Während er so sann, kreuzte die Gasse eine kleine Prozession mit einigen Fahnen und Kerzen. Florian folgte ihr. Bald befand er sich auf dem kleinen Platz vor der alten Kreuzfahrerkirche. Er folgte der Prozession unter die dunkle Wölbung. Während sie hinter dem düsteren Gestühl des Hochaltars verschwand, blieb Florian bei der Muttergottes am Eingang stehen. Vor ihr brannte ein einsames Licht. »Ob sie wieder wie damals aus dem Rahmen treten und mir mütterlich etwas offenbaren wird?« Er vertiefte sich in ihre Züge, die ihm immer einzigartiger lebendig wurden. War es Sinnestäuschung, daß sie sich bewegten oder war er nicht vielmehr plötzlich frei von aller bisherigen Täuschung seines Wesens durch die Schleier der Sinne? Was war wirklich, was nicht? Was war zeitlich, was ewig? Ein Schritt auf den Steinfließen der Kirche klang wie durch Äonen im Weltenraum, der Weihrauchduft stieg aus dem Abgrund lebendiger Vergangenheit auf, und in der flammenden, flackernden Kerze zerschmolz die Zeit. Die Muttergottes trat nicht aus dem Rahmen und blieb auch nicht wie ein Bild darin, denn es gab kein außerhalb und innerhalb mehr, nicht mehr im Bild gefesseltes Sein. Sie hielt das Kind in ihren Händen und ließ es gleichzeitig zerrinnen, und Florian war selbst dieses Kind und noch viel mehr und er fühlte: Es braucht mir nichts offenbart zu werden, denn alles ist nun offenbar. In der Goldkuppel unter dem Hochaltar leuchtete durch Kerzendämmerung das weiß bärtige Antlitz Gottes, des Schöpfers, und das Kind schaute aus den Armen der Mutter zu ihm, und er zu dem Kind. Da rollte sich unter dem Auge Gottes das Muttergottesbild nach innen zu einer Kugel zusammen und die äußere Wand der Kugel war das Bild des Schöpfers aus der Kuppel. So wurden Vater und Kind eins in der Kugel von außen und von innen und Florian schwebte mitten in der Kugel und die Kugel schwebte zugleich in ihm, und nicht länger war er leidendes Geschöpf sondern zugleich bewegender Schöpfer. Die Kugel leuchtete auf und strahlte nach allen Seiten und verschwebte durch die Kirchentür in die Stadt.

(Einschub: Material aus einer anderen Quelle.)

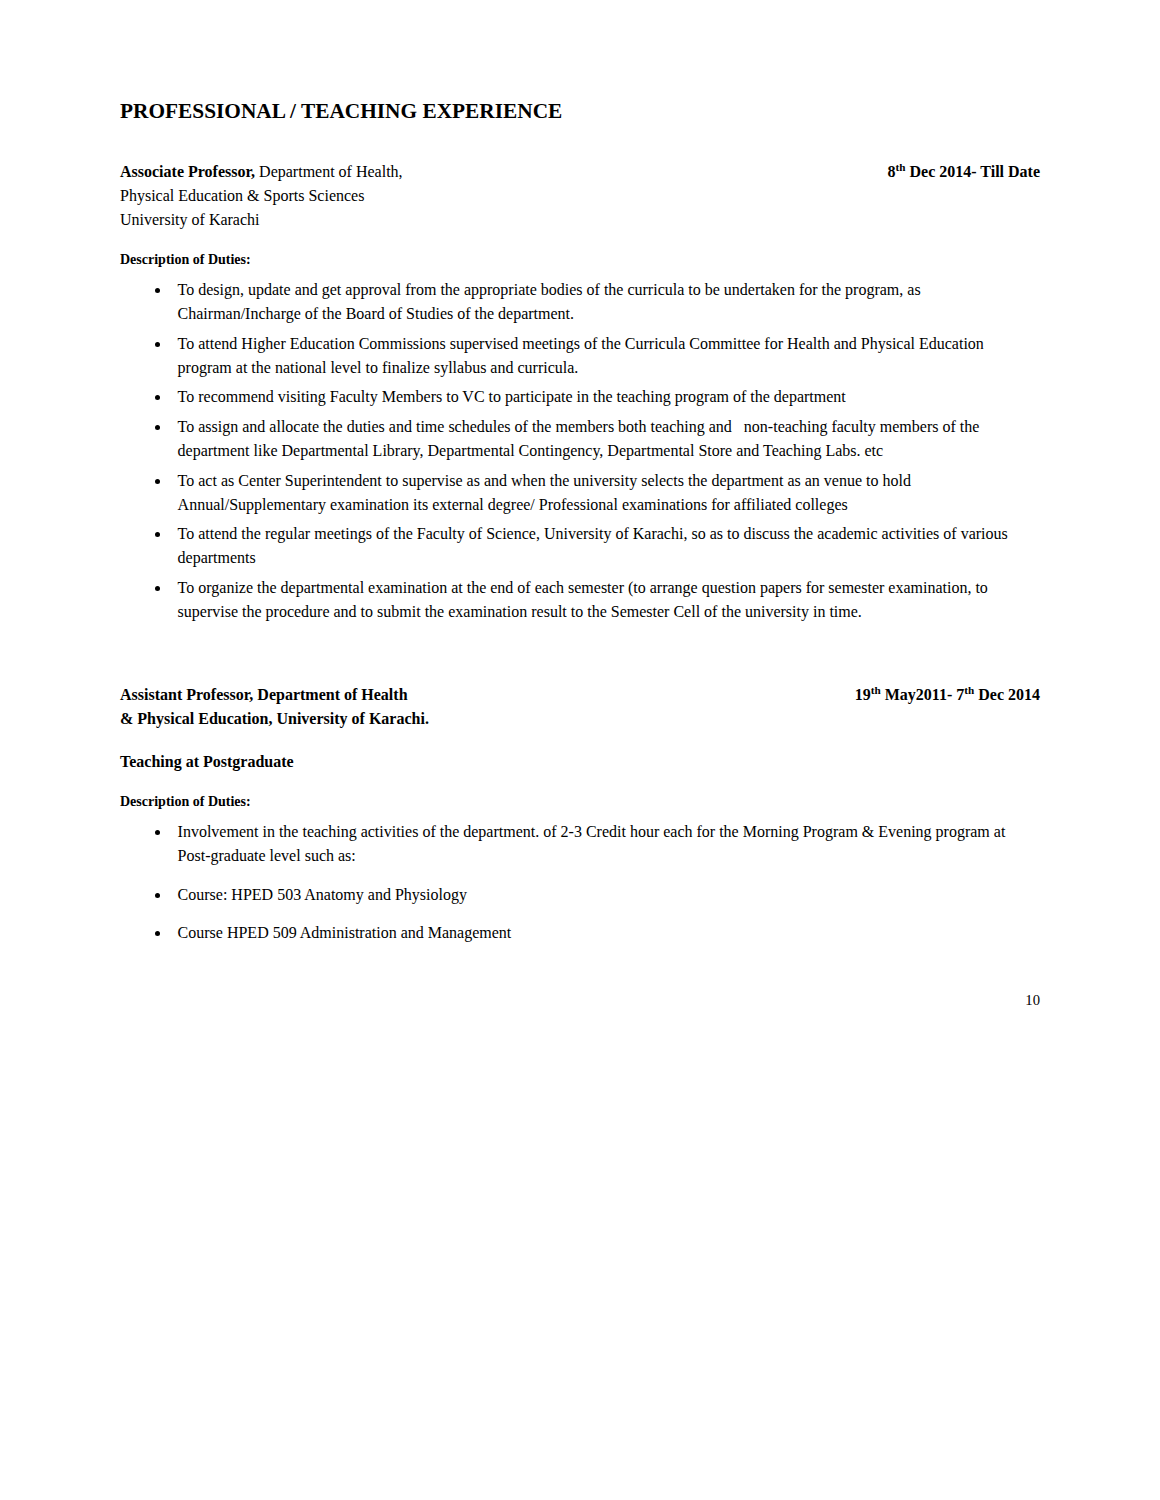PROFESSIONAL / TEACHING EXPERIENCE
Associate Professor, Department of Health,
Physical Education & Sports Sciences
University of Karachi
8th Dec 2014- Till Date
Description of Duties:
To design, update and get approval from the appropriate bodies of the curricula to be undertaken for the program, as Chairman/Incharge of the Board of Studies of the department.
To attend Higher Education Commissions supervised meetings of the Curricula Committee for Health and Physical Education program at the national level to finalize syllabus and curricula.
To recommend visiting Faculty Members to VC to participate in the teaching program of the department
To assign and allocate the duties and time schedules of the members both teaching and non-teaching faculty members of the department like Departmental Library, Departmental Contingency, Departmental Store and Teaching Labs. etc
To act as Center Superintendent to supervise as and when the university selects the department as an venue to hold Annual/Supplementary examination its external degree/ Professional examinations for affiliated colleges
To attend the regular meetings of the Faculty of Science, University of Karachi, so as to discuss the academic activities of various departments
To organize the departmental examination at the end of each semester (to arrange question papers for semester examination, to supervise the procedure and to submit the examination result to the Semester Cell of the university in time.
Assistant Professor, Department of Health
& Physical Education, University of Karachi.
19th May2011- 7th Dec 2014
Teaching at Postgraduate
Description of Duties:
Involvement in the teaching activities of the department. of 2-3 Credit hour each for the Morning Program & Evening program at Post-graduate level such as:
Course: HPED 503 Anatomy and Physiology
Course HPED 509 Administration and Management
10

Als Florian heimkehrte, gab es keine Fragen mehr für ihn. Nachdem ihm erst das Leben Bild und ganz fremd geworden war, hatte er plötzlich die Zeichen erkannt, welche die Bilder, außer ihrem Inhalt, noch waren. Das aber, was diese Zeichen bedeuteten, war ihm eben so vertraut, wie unsagbar, das war er wiederum selbst in Nähe und Ferne, in Vergangenheit, Gegenwart und Zukunft. Er lebte wieder freundlich mit Weib und Kindern im Haus des Oheims und seiner Vettern, die er, wenn sie ihn fragten, weiter beriet. Ob er in der Welt weilte, er blieb in der Verborgenheit der Kugel, ob er in der Einsamkeit wohnte, überall und jeden Augenblick spiegelte ihm die Kugel die Welt. Der frühere Florian war nur der Punkt auf der Kugel, wo sich Gott auf eine seiner unzähligen Weisen im Endlichen bewußt wird, und der erlöste Florian ließ Gott still liebend gewähren, ohne sein Wirken wie die Kinder der Welt durch Handeln, oder durch erzwungenes oder träges Nichthandeln wie die Einsiedler zu stören.

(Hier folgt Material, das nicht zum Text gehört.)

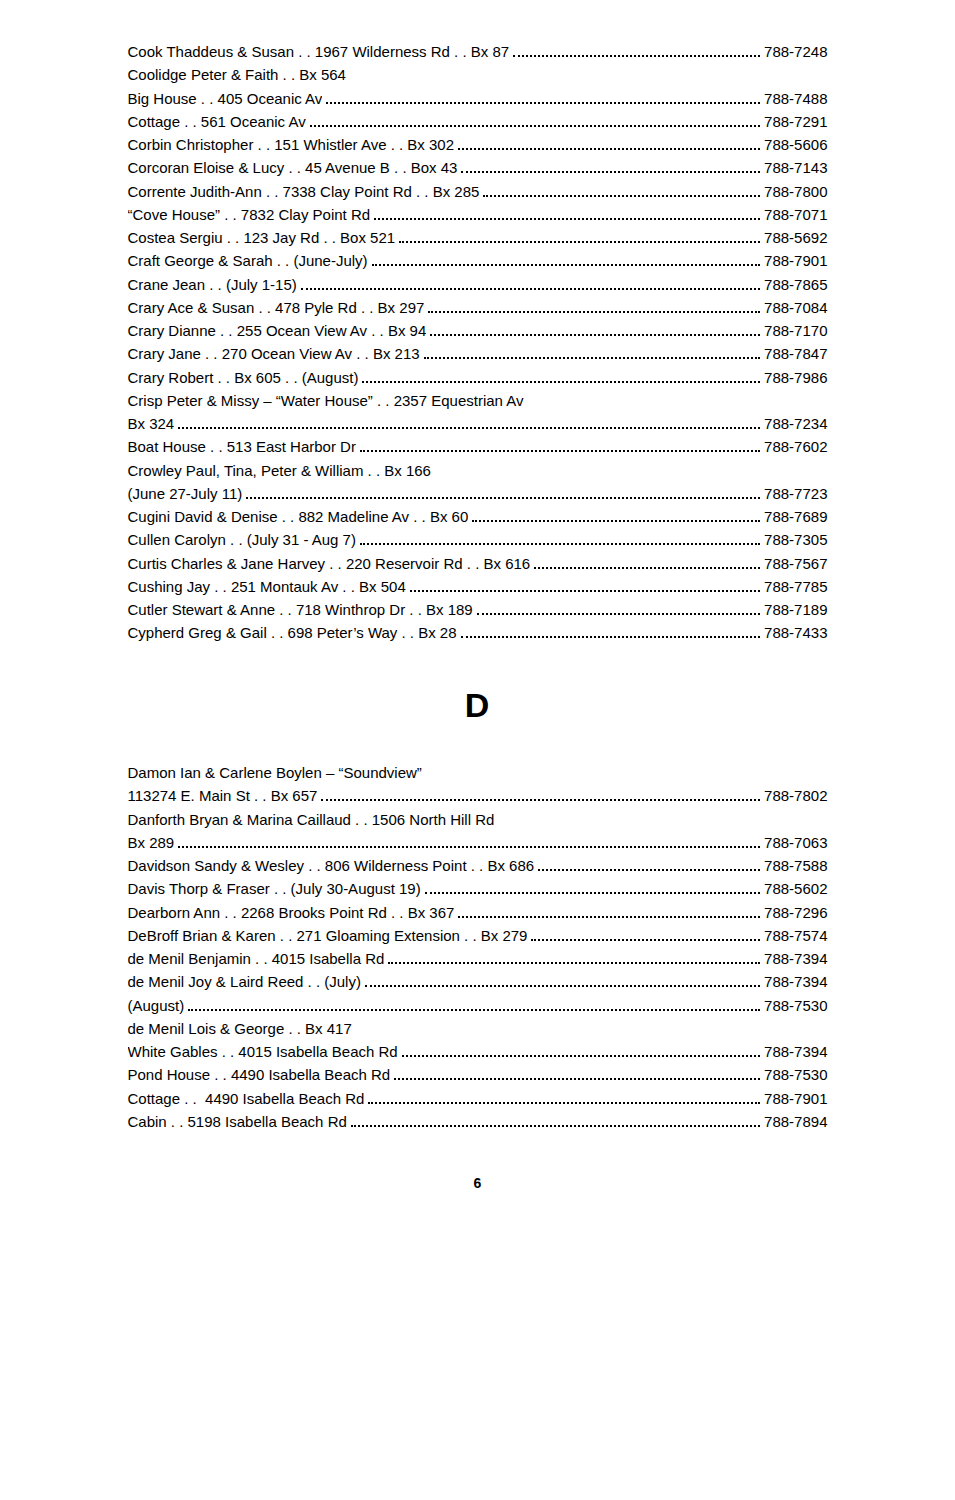Cook Thaddeus & Susan . . 1967 Wilderness Rd . . Bx 87 788-7248
Coolidge Peter & Faith . . Bx 564
Big House . . 405 Oceanic Av 788-7488
Cottage . . 561 Oceanic Av 788-7291
Corbin Christopher . . 151 Whistler Ave . . Bx 302 788-5606
Corcoran Eloise & Lucy . . 45 Avenue B . . Box 43 788-7143
Corrente Judith-Ann . . 7338 Clay Point Rd . . Bx 285 788-7800
“Cove House” . . 7832 Clay Point Rd 788-7071
Costea Sergiu . . 123 Jay Rd . . Box 521 788-5692
Craft George & Sarah . . (June-July) 788-7901
Crane Jean . . (July 1-15) 788-7865
Crary Ace & Susan . . 478 Pyle Rd . . Bx 297 788-7084
Crary Dianne . . 255 Ocean View Av . . Bx 94 788-7170
Crary Jane . . 270 Ocean View Av . . Bx 213 788-7847
Crary Robert . . Bx 605 . . (August) 788-7986
Crisp Peter & Missy – “Water House” . . 2357 Equestrian Av
Bx 324 788-7234
Boat House . . 513 East Harbor Dr 788-7602
Crowley Paul, Tina, Peter & William . . Bx 166
(June 27-July 11) 788-7723
Cugini David & Denise . . 882 Madeline Av . . Bx 60 788-7689
Cullen Carolyn . . (July 31 - Aug 7) 788-7305
Curtis Charles & Jane Harvey . . 220 Reservoir Rd . . Bx 616 788-7567
Cushing Jay . . 251 Montauk Av . . Bx 504 788-7785
Cutler Stewart & Anne . . 718 Winthrop Dr . . Bx 189 788-7189
Cypherd Greg & Gail . . 698 Peter’s Way . . Bx 28 788-7433
D
Damon Ian & Carlene Boylen – “Soundview”
113274 E. Main St . . Bx 657 788-7802
Danforth Bryan & Marina Caillaud . . 1506 North Hill Rd
Bx 289 788-7063
Davidson Sandy & Wesley . . 806 Wilderness Point . . Bx 686 788-7588
Davis Thorp & Fraser . . (July 30-August 19) 788-5602
Dearborn Ann . . 2268 Brooks Point Rd . . Bx 367 788-7296
DeBroff Brian & Karen . . 271 Gloaming Extension . . Bx 279 788-7574
de Menil Benjamin . . 4015 Isabella Rd 788-7394
de Menil Joy & Laird Reed . . (July) 788-7394
(August) 788-7530
de Menil Lois & George . . Bx 417
White Gables . . 4015 Isabella Beach Rd 788-7394
Pond House . . 4490 Isabella Beach Rd 788-7530
Cottage . . 4490 Isabella Beach Rd 788-7901
Cabin . . 5198 Isabella Beach Rd 788-7894
6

Die Kinder der Welt aber mußten sich die Ehrfurcht und Liebe irgendwie erklären, die Florian allen einflößte, die ihm nahten. So priesen sie ihn den heranwachsenden Söhnen als Muster eines tüchtigen Bürgers und pflichttreuen Gatten und Vaters, der auf den bewährten Wegen seiner verdienten Vorfahren wandelte. Florian aber fühlte sich unter ihnen in dieser Maske, die sie ihm auflegten, noch verborgener vor der Welt, als er es je beim Scheich und beim Mönch gewesen war.